A Jeep Compass at the Guangzhou auto show in Nov. 2016. Photo credit: BLOOMBERG
MILAN — Fiat Chrysler Automobiles will offer more vehicles tailored to China and speed up electrification to relaunch the group in the world’s largest car market.
Alfa Romeo will add two long-wheelbase vehicles to its lineup by 2022, while Jeep will add more Chinese-specific SUVs such as the Grand Commander, a seven-seater launched in April and developed in China off the Jeep Cherokee.
Jeep brand head Mike Manley said the Jeep range will include two China-specific vehicles by 2022. One additional nameplate will be locally produced, Manley said at a presentation of the 2018-22 FCA business plan on June 1.
In the first four months, sales of locally produced Jeeps totaled 48,432 units, down 30 percent from the same period of 2017.
CEO Sergio Marchionne said during the business plan presentation that FCA has made mistakes in its China strategy, especially with the Jeep brand. “Jeep is somehow perceived as an exotic brand in China,” he said, adding, “China is more difficult to solve for Jeep than Europe.”
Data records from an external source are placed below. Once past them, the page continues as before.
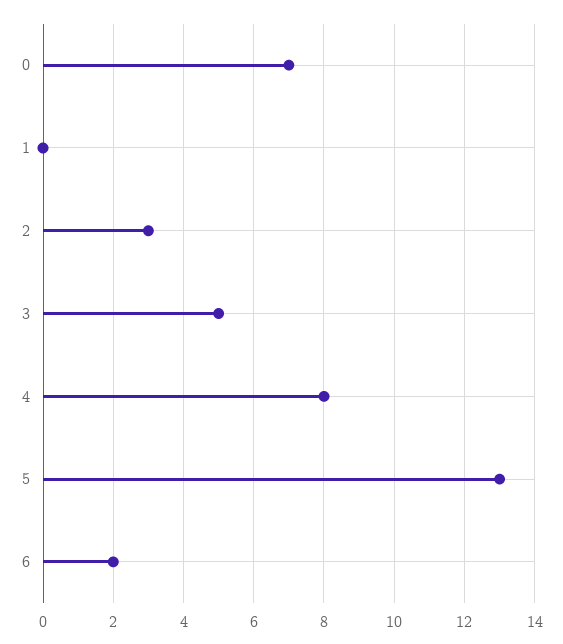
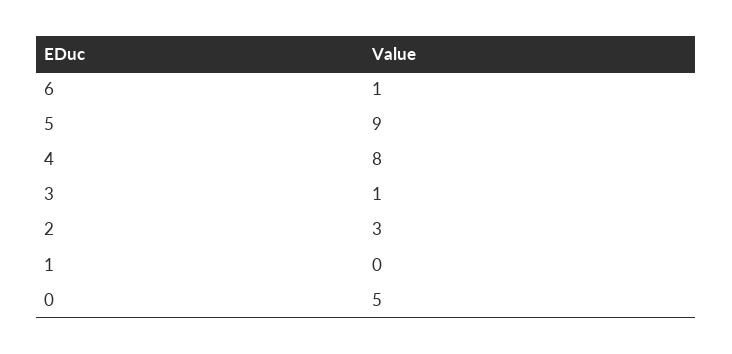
  {
-   "0": 7,
+   "0": 5,
    "1": 0,
    "2": 3,
-   "3": 5,
+   "3": 1,
    "4": 8,
-   "5": 13,
+   "5": 9,
-   "6": 2
+   "6": 1
  }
Jeep is now going to be marketed in China more as an “urban brand” than the traditional rugged U.S. off-roader. “If we manage to do that, I think Jeep can become a legitimate top-tier brand in China,” Marchionne said.
FCA has a 50-50 joint venture in China with Guangzhou Automobile Group, which currently produces four Jeep models — Renegade, Compass, Cherokee and Grand Commander — in plants in Changsha and Guangzhou.
FCA’s China presence will remain based on three of its core brands: Jeep, Maserati and Alfa Romeo. Production of Fiat sedans by the joint venture with Guangzhou Automobile stopped last year, and FCA has no intention to revive it.
“To speak about significant volumes in (NAFTA countries or) Asia-Pacific for Fiat would be a waste of time” Marchionne said.
The Jeep Grand Commander is a new effort for Chinese market.
Jeep will remain the only brand to be locally produced for the length of the five-year plan, Marchionne said in Balocco. “We have no plans to produce Alfa Romeo or Maserati vehicles in China,” he said.
The decision was made some years ago to preserve the Italian character of the two brands, but it might be put to the test with the launch of two China-specific models.
FCA announced in Balocco that the 2018-22 product plan will include two long-wheelbase versions of Alfa Romeo Giulia sedan and Stelvio midsize SUV specifically tailored to the needs of the Chinese market. German premium carmakers all offer long-wheelbase sedans in China, but they are mostly produced in China, as are long-wheelbase Volvo sedans.
According to FCA forecasts shown in Balocco, Chinese car sales in 2022 will include 15 percent vehicles powered by high-voltage electrification (battery electric, hybrid and plug-in hybrid), plus 20 percent mild hybrids. That is why China will be, along with Europe, the area where FCA has to electrify faster.
Jeep’s China plan includes four plug-in hybrids and four battery electric vehicles.
FCA has said it will invest 9 billion euros in the electrification process worldwide but shied away from details on how much of this will be spent in China. CFO Richard Palmer said the Chinese 50-50 joint venture with Guangzhou Automobile Group “is basically self-funding” as regards investments in new products and technologies.
The Jeep worldwide range for 2018-22 will include 10 plug-in electric vehicles and four battery electric vehicles, Manley said.
The general approach to China was much more cautious in Balocco than on previous occasions. Marchionne and Palmer shied from announcing specific volume and profit targets for China, contrary to what some analysts had hoped for. Max Warburton of Bernstein, for example, had written that FCA would include in the plan “a dramatic increase in Chinese activity with a target of substantial profits.”